■ **Given task 1**:
Condense the paragraph of the Dorsey profile that begins "After leaving school" into a short bulleted list that keeps its main facts.

■ **Document extract**:
* * *
Dorsey’s motif is the journey, and it is reflected in his work. It is a personal motif as his own trajectory saw him spending years sleeping rough and battling an alcohol addiction. Dorsey’s journey, however, now sees him in a place where his artwork is his life. Dorsey has found his purpose and his passion.

Born in 1968 on the Greenhill Mission in Kempsey, Dorsey learned to dance at the age of ten. A group of men, including his grandfather, an initiated elder, formed a dance troupe, which Dorsey joined. The men and boys made spears, wooden artifacts, and costumes. They learned how to paint up. He learned to appreciate and understand the bush, where the dancers practised. His imagination took flight. On one occasion, the troupe found a tree at the back of the mission where they noticed vines wrapped up in ball shapes. They made up a dance called The Bee Dance, a dance about what happens when people are stung.

When Dorsey was very young, he took part in his first dance in public. He remembers the racism directed at the troupe by a group of white males. He says, ‘I felt like throwing my spear at them, but I remembered my grandfather’s words: ‘Walk with pride because no-one can take away who you are. Stand tall, shoulders back, and don’t care about what anyone says.’ He chose not to care about and walk with pride.

Dorsey had always doodled rather than drawn. His brothers drew cartoon characters, but he could not compete with their style, so he found his own.

After leaving school, he undertook an Aboriginal Art and Cultural Practice pilot program at the Greenhill Reserve. He also played professional rugby. By now, the dance troupe was getting recognition and performed at carnivals and country music festivals. At the time, they were the only professional Indigenous dance troupe in New South Wales, travelling interstate and representing Aboriginal Australia in the South Pacific Festival of the Arts in Tahiti in 1985.

Despite his talents, Dorsey fell into the trap of alcohol and spent many years partying, but never stopped studying, painting and drawing. In 2003, a life-changing moment saw his journey take another turn. ‘One day,’ he says, ‘I was sitting in Sydney in 2003, drinking. I stood up and moved away from the group I was drinking with and went and sat down under a tree, by myself. I asked my ancestors for guidance. At that moment, my ancestors answered, and my journey of healing began.’ Dorsey says that he began to understand that feeding off the tree of knowledge without understanding the tree of life was the key to him healing.

After completing many different courses at TAFE, Dorsey was then accepted into the Bachelor of Fine Arts at the College of Fine Arts at UNSW. He began to be noticed, and his first exhibition was held at Boomali in 2005. He followed that up with a cultural tour of Africa, where he taught students and exchanged ideas about art.
* * *
■ **Entries supplied**:
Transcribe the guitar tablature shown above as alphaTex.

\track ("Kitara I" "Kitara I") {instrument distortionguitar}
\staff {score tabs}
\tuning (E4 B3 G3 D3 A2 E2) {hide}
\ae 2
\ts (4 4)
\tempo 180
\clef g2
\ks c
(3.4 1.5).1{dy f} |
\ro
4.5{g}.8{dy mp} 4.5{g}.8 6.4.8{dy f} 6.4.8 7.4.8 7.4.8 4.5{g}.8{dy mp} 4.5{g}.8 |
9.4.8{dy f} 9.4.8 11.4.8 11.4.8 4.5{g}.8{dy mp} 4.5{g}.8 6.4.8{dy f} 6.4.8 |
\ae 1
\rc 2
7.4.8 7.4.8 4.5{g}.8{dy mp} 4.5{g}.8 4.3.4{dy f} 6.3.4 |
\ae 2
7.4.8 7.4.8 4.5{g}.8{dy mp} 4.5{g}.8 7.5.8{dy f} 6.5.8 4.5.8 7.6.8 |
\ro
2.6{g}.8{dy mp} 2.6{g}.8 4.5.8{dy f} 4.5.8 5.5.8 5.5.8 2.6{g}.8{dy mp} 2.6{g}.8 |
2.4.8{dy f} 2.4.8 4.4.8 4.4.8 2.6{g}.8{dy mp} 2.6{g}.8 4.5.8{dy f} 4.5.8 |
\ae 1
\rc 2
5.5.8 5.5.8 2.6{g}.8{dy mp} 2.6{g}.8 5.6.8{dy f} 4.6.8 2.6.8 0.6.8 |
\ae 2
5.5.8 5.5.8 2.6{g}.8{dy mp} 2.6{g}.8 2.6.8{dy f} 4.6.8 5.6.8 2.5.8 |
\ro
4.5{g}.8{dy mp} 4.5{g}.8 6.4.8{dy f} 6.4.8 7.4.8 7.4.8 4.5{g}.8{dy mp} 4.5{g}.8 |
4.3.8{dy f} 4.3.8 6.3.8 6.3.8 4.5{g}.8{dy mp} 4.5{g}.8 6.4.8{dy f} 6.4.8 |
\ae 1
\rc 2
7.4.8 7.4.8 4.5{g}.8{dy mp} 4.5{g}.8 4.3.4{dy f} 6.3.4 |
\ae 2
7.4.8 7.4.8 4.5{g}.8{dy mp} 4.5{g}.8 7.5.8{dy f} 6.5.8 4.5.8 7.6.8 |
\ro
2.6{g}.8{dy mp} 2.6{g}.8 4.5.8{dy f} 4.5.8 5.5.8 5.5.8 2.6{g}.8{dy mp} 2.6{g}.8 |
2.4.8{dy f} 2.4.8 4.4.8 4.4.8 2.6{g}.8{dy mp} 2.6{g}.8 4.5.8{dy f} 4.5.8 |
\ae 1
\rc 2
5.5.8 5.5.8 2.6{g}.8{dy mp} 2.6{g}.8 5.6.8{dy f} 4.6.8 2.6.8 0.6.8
* * *
■ **Given task 2**:
Reproduce the records in full, with "Kitara I" changed to "Guitar 1" and nothing else altered.

■ **Reply 1**:
- After leaving school, Dorsey undertook an Aboriginal Art and Cultural Practice pilot program at the Greenhill Reserve and played professional rugby.
- The dance troupe gained recognition and performed at carnivals and country music festivals.
- It was then the only professional Indigenous dance troupe in New South Wales. It toured interstate and represented Aboriginal Australia at the South Pacific Festival of the Arts in Tahiti in 1985.

■ **Reply 2**:
Transcribe the guitar tablature shown above as alphaTex.

\track ("Guitar 1" "Guitar 1") {instrument distortionguitar}
\staff {score tabs}
\tuning (E4 B3 G3 D3 A2 E2) {hide}
\ae 2
\ts (4 4)
\tempo 180
\clef g2
\ks c
(3.4 1.5).1{dy f} |
\ro
4.5{g}.8{dy mp} 4.5{g}.8 6.4.8{dy f} 6.4.8 7.4.8 7.4.8 4.5{g}.8{dy mp} 4.5{g}.8 |
9.4.8{dy f} 9.4.8 11.4.8 11.4.8 4.5{g}.8{dy mp} 4.5{g}.8 6.4.8{dy f} 6.4.8 |
\ae 1
\rc 2
7.4.8 7.4.8 4.5{g}.8{dy mp} 4.5{g}.8 4.3.4{dy f} 6.3.4 |
\ae 2
7.4.8 7.4.8 4.5{g}.8{dy mp} 4.5{g}.8 7.5.8{dy f} 6.5.8 4.5.8 7.6.8 |
\ro
2.6{g}.8{dy mp} 2.6{g}.8 4.5.8{dy f} 4.5.8 5.5.8 5.5.8 2.6{g}.8{dy mp} 2.6{g}.8 |
2.4.8{dy f} 2.4.8 4.4.8 4.4.8 2.6{g}.8{dy mp} 2.6{g}.8 4.5.8{dy f} 4.5.8 |
\ae 1
\rc 2
5.5.8 5.5.8 2.6{g}.8{dy mp} 2.6{g}.8 5.6.8{dy f} 4.6.8 2.6.8 0.6.8 |
\ae 2
5.5.8 5.5.8 2.6{g}.8{dy mp} 2.6{g}.8 2.6.8{dy f} 4.6.8 5.6.8 2.5.8 |
\ro
4.5{g}.8{dy mp} 4.5{g}.8 6.4.8{dy f} 6.4.8 7.4.8 7.4.8 4.5{g}.8{dy mp} 4.5{g}.8 |
4.3.8{dy f} 4.3.8 6.3.8 6.3.8 4.5{g}.8{dy mp} 4.5{g}.8 6.4.8{dy f} 6.4.8 |
\ae 1
\rc 2
7.4.8 7.4.8 4.5{g}.8{dy mp} 4.5{g}.8 4.3.4{dy f} 6.3.4 |
\ae 2
7.4.8 7.4.8 4.5{g}.8{dy mp} 4.5{g}.8 7.5.8{dy f} 6.5.8 4.5.8 7.6.8 |
\ro
2.6{g}.8{dy mp} 2.6{g}.8 4.5.8{dy f} 4.5.8 5.5.8 5.5.8 2.6{g}.8{dy mp} 2.6{g}.8 |
2.4.8{dy f} 2.4.8 4.4.8 4.4.8 2.6{g}.8{dy mp} 2.6{g}.8 4.5.8{dy f} 4.5.8 |
\ae 1
\rc 2
5.5.8 5.5.8 2.6{g}.8{dy mp} 2.6{g}.8 5.6.8{dy f} 4.6.8 2.6.8 0.6.8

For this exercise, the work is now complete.